在現實生活中,這名女子身形纖細——她說在銀幕以外,她是〝隱形〞的,人們都認不出她是誰——但在銀幕上她完全改變過來,她強烈的存在感使人不容忽視。她演繹的都是一些性格複雜的角色。每一種微細的感情都在她的眉梢眼角,舉手投足間表達出來。
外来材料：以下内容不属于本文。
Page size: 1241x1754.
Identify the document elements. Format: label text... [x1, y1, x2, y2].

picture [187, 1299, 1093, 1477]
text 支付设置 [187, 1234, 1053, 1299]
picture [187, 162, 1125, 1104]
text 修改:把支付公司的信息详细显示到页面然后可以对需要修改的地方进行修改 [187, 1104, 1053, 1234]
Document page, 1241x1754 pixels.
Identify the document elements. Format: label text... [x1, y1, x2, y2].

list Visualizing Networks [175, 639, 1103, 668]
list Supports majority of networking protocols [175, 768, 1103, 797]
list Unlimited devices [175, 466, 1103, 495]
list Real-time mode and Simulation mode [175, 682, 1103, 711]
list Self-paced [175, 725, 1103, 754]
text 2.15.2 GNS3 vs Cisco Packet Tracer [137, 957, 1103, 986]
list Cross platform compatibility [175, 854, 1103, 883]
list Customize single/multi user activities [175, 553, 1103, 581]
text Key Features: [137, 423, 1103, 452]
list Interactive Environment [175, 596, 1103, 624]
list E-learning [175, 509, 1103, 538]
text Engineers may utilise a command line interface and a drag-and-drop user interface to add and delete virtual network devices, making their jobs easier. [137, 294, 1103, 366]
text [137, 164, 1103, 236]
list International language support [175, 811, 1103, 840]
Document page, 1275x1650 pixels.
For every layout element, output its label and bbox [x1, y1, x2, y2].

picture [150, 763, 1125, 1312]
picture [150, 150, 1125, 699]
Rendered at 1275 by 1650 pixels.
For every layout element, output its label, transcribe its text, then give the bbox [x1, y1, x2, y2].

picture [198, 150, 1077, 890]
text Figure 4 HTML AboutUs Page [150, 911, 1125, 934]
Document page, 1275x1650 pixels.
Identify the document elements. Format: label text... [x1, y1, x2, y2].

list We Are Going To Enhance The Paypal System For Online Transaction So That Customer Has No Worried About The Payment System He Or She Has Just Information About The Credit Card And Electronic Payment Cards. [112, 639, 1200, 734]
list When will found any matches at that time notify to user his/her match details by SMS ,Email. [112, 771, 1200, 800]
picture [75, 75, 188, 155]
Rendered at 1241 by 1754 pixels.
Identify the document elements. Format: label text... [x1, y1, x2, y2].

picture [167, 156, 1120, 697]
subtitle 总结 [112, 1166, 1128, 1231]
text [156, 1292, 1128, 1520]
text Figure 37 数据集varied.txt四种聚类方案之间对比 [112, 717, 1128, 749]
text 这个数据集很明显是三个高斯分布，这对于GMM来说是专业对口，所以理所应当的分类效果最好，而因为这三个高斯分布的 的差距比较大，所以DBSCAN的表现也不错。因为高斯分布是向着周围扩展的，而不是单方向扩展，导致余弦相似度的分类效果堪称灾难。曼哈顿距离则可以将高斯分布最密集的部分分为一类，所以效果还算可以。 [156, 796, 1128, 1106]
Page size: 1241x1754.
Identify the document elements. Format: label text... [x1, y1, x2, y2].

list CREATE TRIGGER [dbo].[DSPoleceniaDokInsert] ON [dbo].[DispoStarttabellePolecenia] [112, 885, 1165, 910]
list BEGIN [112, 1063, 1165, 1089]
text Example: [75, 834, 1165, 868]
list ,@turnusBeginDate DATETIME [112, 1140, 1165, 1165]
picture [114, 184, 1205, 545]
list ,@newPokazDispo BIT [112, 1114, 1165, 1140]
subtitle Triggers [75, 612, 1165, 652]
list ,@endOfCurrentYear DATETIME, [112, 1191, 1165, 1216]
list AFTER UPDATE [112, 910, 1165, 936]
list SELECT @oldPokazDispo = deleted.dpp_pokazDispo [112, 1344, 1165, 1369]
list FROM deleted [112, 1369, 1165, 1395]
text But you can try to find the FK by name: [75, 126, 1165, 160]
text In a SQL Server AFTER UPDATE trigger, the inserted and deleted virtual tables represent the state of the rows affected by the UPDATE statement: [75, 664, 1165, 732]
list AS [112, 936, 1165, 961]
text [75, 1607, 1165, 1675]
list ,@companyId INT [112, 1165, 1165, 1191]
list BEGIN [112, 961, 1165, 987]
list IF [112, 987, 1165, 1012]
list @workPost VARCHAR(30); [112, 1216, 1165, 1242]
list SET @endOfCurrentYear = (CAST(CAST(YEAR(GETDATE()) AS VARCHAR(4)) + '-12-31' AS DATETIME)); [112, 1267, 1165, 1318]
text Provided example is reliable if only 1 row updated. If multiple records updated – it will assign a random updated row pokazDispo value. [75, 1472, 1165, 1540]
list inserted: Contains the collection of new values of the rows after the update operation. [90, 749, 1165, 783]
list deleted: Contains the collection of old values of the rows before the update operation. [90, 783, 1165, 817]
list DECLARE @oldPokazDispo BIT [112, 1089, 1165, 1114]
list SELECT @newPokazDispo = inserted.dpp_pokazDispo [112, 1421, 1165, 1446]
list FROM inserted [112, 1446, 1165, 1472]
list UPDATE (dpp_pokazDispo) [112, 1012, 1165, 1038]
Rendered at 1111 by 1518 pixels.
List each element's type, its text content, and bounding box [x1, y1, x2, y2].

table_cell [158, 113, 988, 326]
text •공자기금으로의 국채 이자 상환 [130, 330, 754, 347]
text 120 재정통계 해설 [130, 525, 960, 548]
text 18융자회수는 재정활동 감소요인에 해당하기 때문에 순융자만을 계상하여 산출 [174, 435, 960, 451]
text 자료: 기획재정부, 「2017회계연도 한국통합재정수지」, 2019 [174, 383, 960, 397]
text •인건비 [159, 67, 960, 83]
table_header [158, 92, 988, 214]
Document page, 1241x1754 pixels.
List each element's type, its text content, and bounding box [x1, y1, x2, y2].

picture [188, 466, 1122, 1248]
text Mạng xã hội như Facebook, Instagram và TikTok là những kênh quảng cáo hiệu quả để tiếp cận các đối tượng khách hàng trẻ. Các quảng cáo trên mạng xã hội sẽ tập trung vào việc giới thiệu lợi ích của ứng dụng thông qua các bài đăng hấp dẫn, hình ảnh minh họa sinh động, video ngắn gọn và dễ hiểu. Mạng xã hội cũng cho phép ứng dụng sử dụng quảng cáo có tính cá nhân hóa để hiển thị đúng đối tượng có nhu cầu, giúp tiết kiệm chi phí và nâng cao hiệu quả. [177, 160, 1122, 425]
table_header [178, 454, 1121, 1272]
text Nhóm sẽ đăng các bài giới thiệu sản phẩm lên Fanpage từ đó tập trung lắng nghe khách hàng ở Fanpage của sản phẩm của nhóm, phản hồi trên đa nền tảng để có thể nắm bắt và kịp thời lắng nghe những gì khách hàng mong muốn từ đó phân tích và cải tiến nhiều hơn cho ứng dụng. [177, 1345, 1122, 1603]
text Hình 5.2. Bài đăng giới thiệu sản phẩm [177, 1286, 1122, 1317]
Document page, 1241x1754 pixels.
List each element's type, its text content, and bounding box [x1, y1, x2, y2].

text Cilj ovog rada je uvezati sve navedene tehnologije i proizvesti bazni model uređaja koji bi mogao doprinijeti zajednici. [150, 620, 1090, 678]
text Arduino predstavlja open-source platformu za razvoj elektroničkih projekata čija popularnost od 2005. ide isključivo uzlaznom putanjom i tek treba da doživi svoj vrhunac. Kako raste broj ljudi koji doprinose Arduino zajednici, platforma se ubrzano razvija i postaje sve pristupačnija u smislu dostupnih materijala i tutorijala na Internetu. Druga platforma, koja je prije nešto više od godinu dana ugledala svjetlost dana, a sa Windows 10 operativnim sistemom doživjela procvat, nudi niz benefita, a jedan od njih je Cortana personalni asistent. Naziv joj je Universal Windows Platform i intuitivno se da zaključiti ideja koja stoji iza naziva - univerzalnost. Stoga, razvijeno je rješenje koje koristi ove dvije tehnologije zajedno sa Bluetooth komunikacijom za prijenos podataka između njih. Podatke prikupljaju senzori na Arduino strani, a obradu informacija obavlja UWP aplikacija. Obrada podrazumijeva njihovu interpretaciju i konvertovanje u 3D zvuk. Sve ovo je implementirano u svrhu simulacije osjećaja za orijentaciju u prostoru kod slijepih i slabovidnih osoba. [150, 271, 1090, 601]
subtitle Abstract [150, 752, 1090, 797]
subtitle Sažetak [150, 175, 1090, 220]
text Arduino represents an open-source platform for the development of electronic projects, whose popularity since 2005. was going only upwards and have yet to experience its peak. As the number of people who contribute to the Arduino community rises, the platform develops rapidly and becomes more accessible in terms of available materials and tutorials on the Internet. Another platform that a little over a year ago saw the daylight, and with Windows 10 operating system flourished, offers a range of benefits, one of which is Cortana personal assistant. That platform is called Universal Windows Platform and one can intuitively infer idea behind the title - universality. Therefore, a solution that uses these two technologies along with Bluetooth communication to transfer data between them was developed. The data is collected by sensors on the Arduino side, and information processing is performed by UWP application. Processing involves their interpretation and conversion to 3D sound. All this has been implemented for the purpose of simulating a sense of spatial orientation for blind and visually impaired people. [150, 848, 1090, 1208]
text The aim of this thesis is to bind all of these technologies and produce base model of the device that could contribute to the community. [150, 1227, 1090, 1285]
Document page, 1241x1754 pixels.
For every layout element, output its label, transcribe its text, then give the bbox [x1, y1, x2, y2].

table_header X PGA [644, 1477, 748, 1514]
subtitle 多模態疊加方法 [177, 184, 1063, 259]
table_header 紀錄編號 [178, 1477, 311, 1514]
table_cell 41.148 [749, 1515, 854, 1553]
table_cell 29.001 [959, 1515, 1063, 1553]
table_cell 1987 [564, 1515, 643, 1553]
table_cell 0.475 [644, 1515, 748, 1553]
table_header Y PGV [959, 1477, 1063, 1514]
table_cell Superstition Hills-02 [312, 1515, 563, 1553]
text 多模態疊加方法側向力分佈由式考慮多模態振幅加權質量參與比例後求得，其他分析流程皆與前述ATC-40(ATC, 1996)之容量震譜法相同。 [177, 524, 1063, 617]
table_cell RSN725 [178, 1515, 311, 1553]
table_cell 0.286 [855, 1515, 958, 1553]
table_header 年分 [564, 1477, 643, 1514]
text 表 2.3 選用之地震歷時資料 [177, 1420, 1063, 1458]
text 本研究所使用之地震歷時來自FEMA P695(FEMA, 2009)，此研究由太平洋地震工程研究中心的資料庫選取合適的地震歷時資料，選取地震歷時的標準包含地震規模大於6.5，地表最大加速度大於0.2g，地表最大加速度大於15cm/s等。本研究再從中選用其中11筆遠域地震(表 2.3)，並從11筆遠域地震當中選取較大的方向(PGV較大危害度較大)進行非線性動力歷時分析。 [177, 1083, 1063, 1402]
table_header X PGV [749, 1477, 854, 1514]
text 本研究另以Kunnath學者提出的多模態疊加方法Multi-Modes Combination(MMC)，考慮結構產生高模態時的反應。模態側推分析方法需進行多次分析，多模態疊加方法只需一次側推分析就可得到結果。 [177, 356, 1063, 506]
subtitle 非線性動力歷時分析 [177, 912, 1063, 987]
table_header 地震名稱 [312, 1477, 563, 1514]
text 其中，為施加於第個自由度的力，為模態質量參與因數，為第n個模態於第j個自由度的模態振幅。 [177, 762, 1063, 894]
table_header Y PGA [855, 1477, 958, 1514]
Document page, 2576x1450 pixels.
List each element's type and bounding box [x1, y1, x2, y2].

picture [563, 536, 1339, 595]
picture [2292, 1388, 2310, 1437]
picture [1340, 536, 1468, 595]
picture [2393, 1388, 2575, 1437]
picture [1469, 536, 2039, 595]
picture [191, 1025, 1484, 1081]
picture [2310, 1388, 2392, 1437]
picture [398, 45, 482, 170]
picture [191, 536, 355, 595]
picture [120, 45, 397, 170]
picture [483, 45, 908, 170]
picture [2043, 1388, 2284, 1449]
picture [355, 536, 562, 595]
查布洛形容她是〝真正的變色龍,能隨時隨地變身但又不會自吹自擂。〞要求極之嚴謹的伊莎貝專挑選一些能完全自我發揮的角色來演:〝我演一些精神有問題的角色更覺自在。這些角色就像一些有待破解的謎語。我反而覺得太過表面的東西更難演繹。看似愈難的我愈喜歡,因為最終那才是最容易的。在最多限制的事情上我們才能完全自由發揮。偉大的導演都會對自己所作的產生疑問。在自我質疑時才有機會真正認識自我。最終,這才是真正重要的。〞
〝對我來說,演戲是一種解脫而不是負擔〞她曾這讓說道。這番話令人想起導演伊奧塞.里安尼在香港國際電影節來港出席他的電影回顧展,期間所作的感想。晚上他都是留在酒店房中看亞洲的電視劇,他認為劇中的演員將所有戲劇效果破壞,因為他們〝太過做作〞,將痛苦、悲哀或喜樂的表情誇張地表達出來,這種誇張的演繹反而令作品失去震撼力。而伊莎貝.雨蓓的演技正好與他們的相反。她可以像在《嘉比愛》一片中一聲不出,只用大特寫鏡頭拍攝著她的面部或甚至她的背部、頸部便能吸引所有觀眾的注意力。伊莎貝.雨蓓有時被形容為理性主義者及笛卡兒主義者,但當她演戲時,她以身心完全投入所演的角色中。〝演戲是肉體的,不是我支配角色,是那個角色支配我,我不會去想如何演的〞。伊莎貝.雨蓓說她對電影有一種感情,但這種感情是冷的,而且她絕不接受〝脆弱的女演員〞這傳說,說當女演員太過投入角色中會感到很痛苦。她承認演戲對她來說是一種真正的樂趣。〝我用絕對冷靜的心態來表達一些可怕的東西。〞
這次在香港的電影回顧將以她的近作《權力喜劇》(查布洛導演)作開幕電影。片中她飾演一位好勝心重、倔強但又有幽默感的法官,她奉命調查一些法國跨國企業中的貪污事件。伊莎貝.雨蓓與查布洛二人是一個成功的組合,後者不可能找到比她更合適的女演員來演繹他那些外表看似冷酷無情,實質內心熱情膨湃,充滿神秘感的角色,她最懂得如何將看不到的神秘感表達出來。